Trata-se de “uma descoberta invulgar”, observa, uma vez que a maioria dos locais de enterro do Mesolítico contém uma mistura de homens, mulheres e crianças.
“Muitos dos esqueletos foram polvilhados com ocre, uma prática associada a um comportamento ritual ou simbólico”, revela Isabelle De Groote.
A maioria dos corpos estava cuidadosamente coberta com fragmentos de pedra, enquanto um indivíduo tinha marcas de corte no crânio que foram feitas após a sua morte.
“Também é interessante o facto de esta caverna funerária ter sido usada durante um período de várias centenas de anos, de modo que eram locais de memória a que as pessoas regressavam apesar do seu estilo de vida móvel de caçadores-recolectores”, aponta De Groote.
“Estas descobertas apontam para costumes de enterro complexos e levantam questões intrigantes sobre a estrutura social e as práticas culturais desta comunidade de caçadores-recolectores primitivos”, sublinha.
Philippe Crombé, um arqueólogo da universidade que faz parte da equipa do projeto, concorda que a cor da pele daquela mulher cujo rosto reconstruíram era “um pouco surpreendente”, mas há um conjunto limitado de pessoas do Mesolítico com quem se pode comparar.
“Todos os indivíduos até agora analisados em termos de ADN antigo na Europa Ocidental pertenciam ao mesmo grupo genético”, aponta. “Por isso, é um pouco surpreendente, mas, por outro lado, é de esperar que na vasta área da Europa Ocidental haja alguma variabilidade, como acontece atualmente.”
Na altura em que os restos mortais foram recuperados, não havia forma de fazer investigação sobre o ADN antigo, repara o arquéologo.
“As técnicas desenvolveram-se desde a escavação”, explica, acrescentando que o projeto interdisciplinar é “uma reanálise de escavações antigas utilizando métodos de ponta”.

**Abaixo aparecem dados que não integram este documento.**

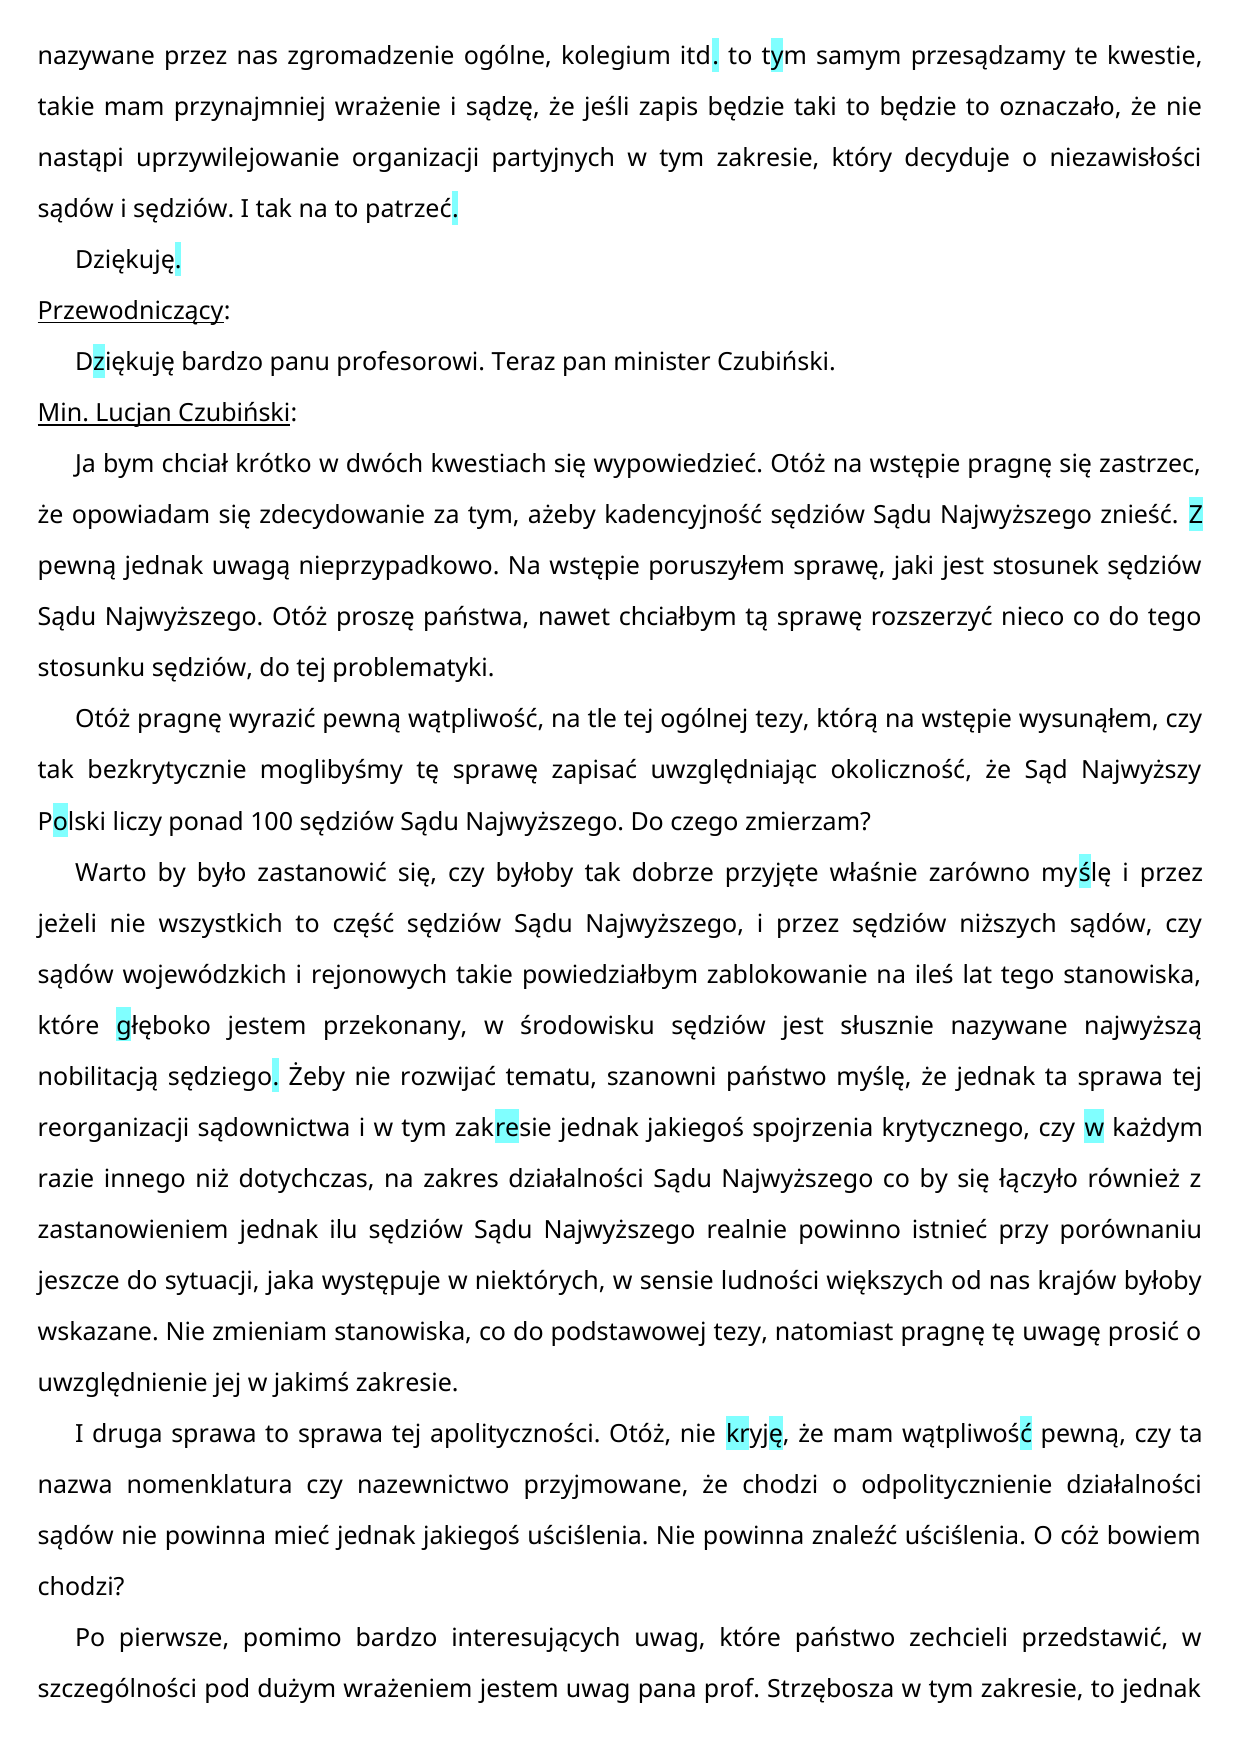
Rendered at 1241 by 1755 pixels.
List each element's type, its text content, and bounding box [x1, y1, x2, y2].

text I druga sprawa to sprawa tej apolityczności. Otóż, nie kryję, że mam wątpliwość pewną, czy ta nazwa nomenklatura czy nazewnictwo przyjmowane, że chodzi o odpolitycznienie działalności sądów nie powinna mieć jednak jakiegoś uściślenia. Nie powinna znaleźć uściślenia. O cóż bowiem chodzi? [37, 1416, 1203, 1603]
text Dziękuję. [37, 242, 1203, 276]
text Warto by było zastanowić się, czy byłoby tak dobrze przyjęte właśnie zarówno myślę i przez jeżeli nie wszystkich to część sędziów Sądu Najwyższego, i przez sędziów niższych sądów, czy sądów wojewódzkich i rejonowych takie powiedziałbym zablokowanie na ileś lat tego stanowiska, które głęboko jestem przekonany, w środowisku sędziów jest słusznie nazywane najwyższą nobilitacją sędziego. Żeby nie rozwijać tematu, szanowni państwo myślę, że jednak ta sprawa tej reorganizacji sądownictwa i w tym zakresie jednak jakiegoś spojrzenia krytycznego, czy w każdym razie innego niż dotychczas, na zakres działalności Sądu Najwyższego co by się łączyło również z zastanowieniem jednak ilu sędziów Sądu Najwyższego realnie powinno istnieć przy porównaniu jeszcze do sytuacji, jaka występuje w niektórych, w sensie ludności większych od nas krajów byłoby wskazane. Nie zmieniam stanowiska, co do podstawowej tezy, natomiast pragnę tę uwagę prosić o uwzględnienie jej w jakimś zakresie. [37, 854, 1203, 1399]
text Dziękuję bardzo panu profesorowi. Teraz pan minister Czubiński. [37, 344, 1203, 378]
text Przewodniczący: [37, 293, 1203, 327]
text Po pierwsze, pomimo bardzo interesujących uwag, które państwo zechcieli przedstawić, w szczególności pod dużym wrażeniem jestem uwag pana prof. Strzębosza w tym zakresie, to jednak [37, 1620, 1203, 1705]
text nazywane przez nas zgromadzenie ogólne, kolegium itd. to tym samym przesądzamy te kwestie, takie mam przynajmniej wrażenie i sądzę, że jeśli zapis będzie taki to będzie to oznaczało, że nie nastąpi uprzywilejowanie organizacji partyjnych w tym zakresie, który decyduje o niezawisłości sądów i sędziów. I tak na to patrzeć. [37, 37, 1203, 225]
text Ja bym chciał krótko w dwóch kwestiach się wypowiedzieć. Otóż na wstępie pragnę się zastrzec, że opowiadam się zdecydowanie za tym, ażeby kadencyjność sędziów Sądu Najwyższego znieść. Z pewną jednak uwagą nieprzypadkowo. Na wstępie poruszyłem sprawę, jaki jest stosunek sędziów Sądu Najwyższego. Otóż proszę państwa, nawet chciałbym tą sprawę rozszerzyć nieco co do tego stosunku sędziów, do tej problematyki. [37, 446, 1203, 684]
text Min. Lucjan Czubiński: [37, 395, 1203, 429]
text Otóż pragnę wyrazić pewną wątpliwość, na tle tej ogólnej tezy, którą na wstępie wysunąłem, czy tak bezkrytycznie moglibyśmy tę sprawę zapisać uwzględniając okoliczność, że Sąd Najwyższy Polski liczy ponad 100 sędziów Sądu Najwyższego. Do czego zmierzam? [37, 701, 1203, 837]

Philippe Crombé sublinha que foi retirado do crânio da mulher ADN de “muito boa qualidade”, permitindo a criação de “uma reconstrução muito detalhada”.
A cor da pele, do cabelo e dos olhos é baseada em ADN antigo, enquanto outros elementos, como as jóias e as tatuagens, são baseados em dados arqueológicos obtidos noutras escavações na bacia do rio Mosa, o que também permitiu construir uma imagem da sua vida quotidiana.
Numa das escavações - um antigo acampamento nas margens do rio - os cientistas encontraram ferramentas de pedra, ossos de caça selvagem e restos de peixe, revela Crombé, o que prova que este povo teria sido nómada.
“Continuam a deslocar-se porque dependem inteiramente dos recursos naturais: caça selvagem, plantas selvagens, peixe”, diz. “Isso obrigou-os a deslocarem-se pela paisagem e a mudarem as suas povoações”.
Crombé diz que ainda há muitas dúvidas por esclarecer sobre estas comunidades mesolíticas, que foram os últimos caçadores-recolectores da Europa Ocidental
Agora, a equipa está a analisar os restos mortais para reconstituir as relações entre as pessoas que foram enterradas juntas e também planeia estudar até que ponto teriam comido peixe.